**Written task**
Collect every line of the records below that contains the word "Damião".

(Change detection data)
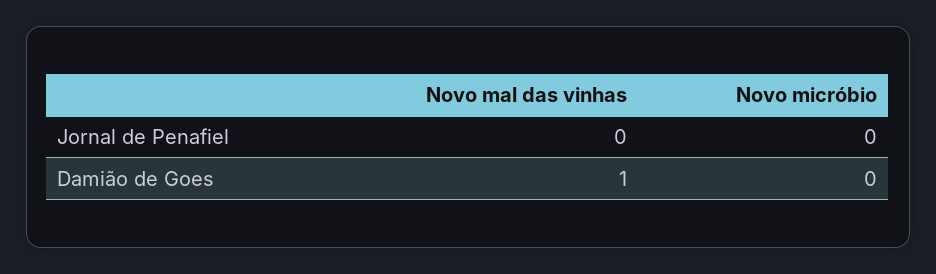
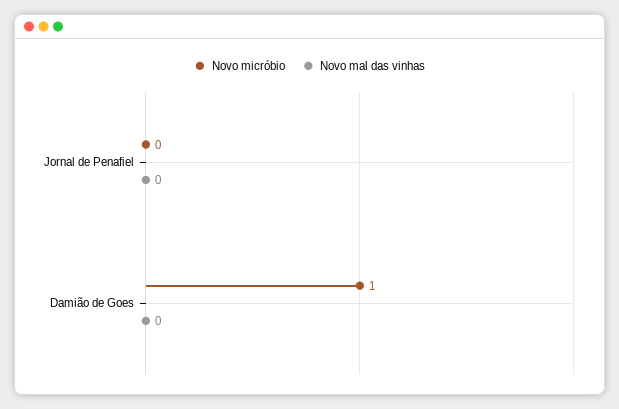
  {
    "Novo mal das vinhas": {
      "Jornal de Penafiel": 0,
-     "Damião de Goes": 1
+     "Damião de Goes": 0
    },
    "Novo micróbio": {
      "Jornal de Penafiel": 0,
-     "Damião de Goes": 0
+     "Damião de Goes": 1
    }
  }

...

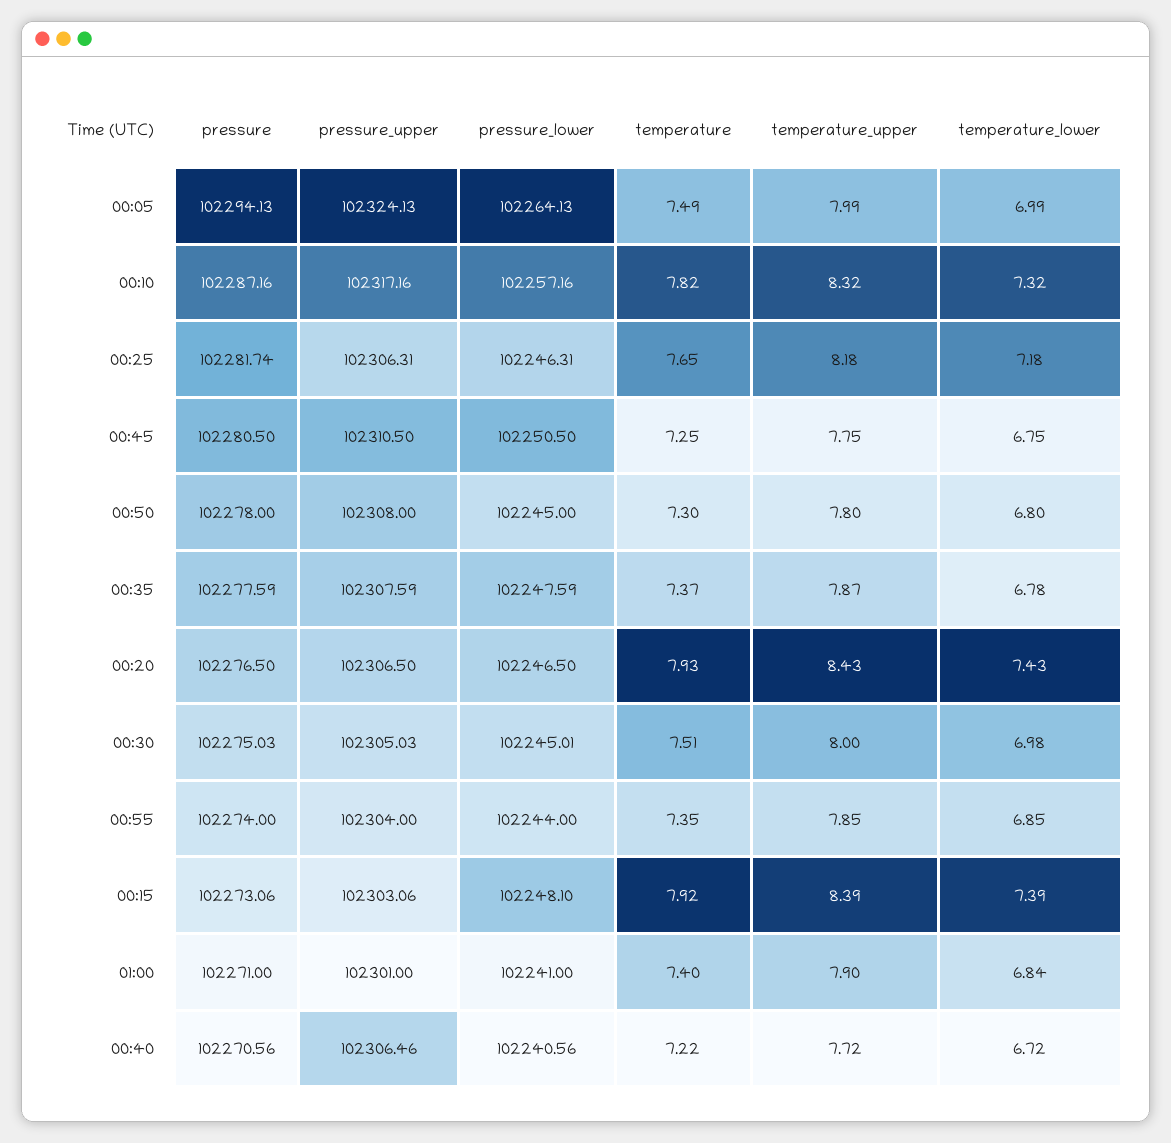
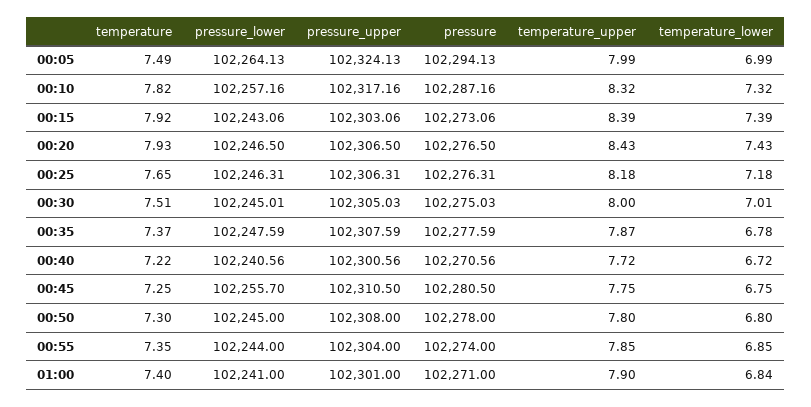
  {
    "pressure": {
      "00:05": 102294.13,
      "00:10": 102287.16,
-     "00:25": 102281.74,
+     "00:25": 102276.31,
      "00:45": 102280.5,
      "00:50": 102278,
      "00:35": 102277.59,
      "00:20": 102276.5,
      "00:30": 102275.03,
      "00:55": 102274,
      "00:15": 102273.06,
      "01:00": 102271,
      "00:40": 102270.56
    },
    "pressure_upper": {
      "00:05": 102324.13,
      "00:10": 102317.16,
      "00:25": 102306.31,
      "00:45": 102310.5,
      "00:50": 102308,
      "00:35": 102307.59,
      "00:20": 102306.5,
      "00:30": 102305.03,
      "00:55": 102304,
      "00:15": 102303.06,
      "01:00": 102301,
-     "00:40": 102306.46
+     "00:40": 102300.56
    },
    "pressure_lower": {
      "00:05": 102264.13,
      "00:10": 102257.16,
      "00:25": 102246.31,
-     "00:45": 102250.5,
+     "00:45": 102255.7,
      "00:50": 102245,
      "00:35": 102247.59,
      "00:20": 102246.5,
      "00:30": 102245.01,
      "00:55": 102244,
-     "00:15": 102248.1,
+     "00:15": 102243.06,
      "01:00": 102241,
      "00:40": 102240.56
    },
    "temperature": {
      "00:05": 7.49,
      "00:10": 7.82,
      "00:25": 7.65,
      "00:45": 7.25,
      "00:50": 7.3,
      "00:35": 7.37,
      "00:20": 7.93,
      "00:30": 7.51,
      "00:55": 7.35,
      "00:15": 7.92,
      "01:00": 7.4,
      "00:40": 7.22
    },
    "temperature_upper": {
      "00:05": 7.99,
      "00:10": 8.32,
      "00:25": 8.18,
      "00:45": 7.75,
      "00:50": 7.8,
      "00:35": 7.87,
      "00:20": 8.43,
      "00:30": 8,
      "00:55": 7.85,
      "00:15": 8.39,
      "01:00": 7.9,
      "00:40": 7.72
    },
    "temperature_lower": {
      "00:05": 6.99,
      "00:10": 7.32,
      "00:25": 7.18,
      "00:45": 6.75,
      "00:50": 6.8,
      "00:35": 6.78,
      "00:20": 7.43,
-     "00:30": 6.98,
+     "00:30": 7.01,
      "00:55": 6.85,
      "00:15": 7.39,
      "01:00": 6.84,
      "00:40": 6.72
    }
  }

**Output**
-     "Damião de Goes": 1
+     "Damião de Goes": 0
-     "Damião de Goes": 0
+     "Damião de Goes": 1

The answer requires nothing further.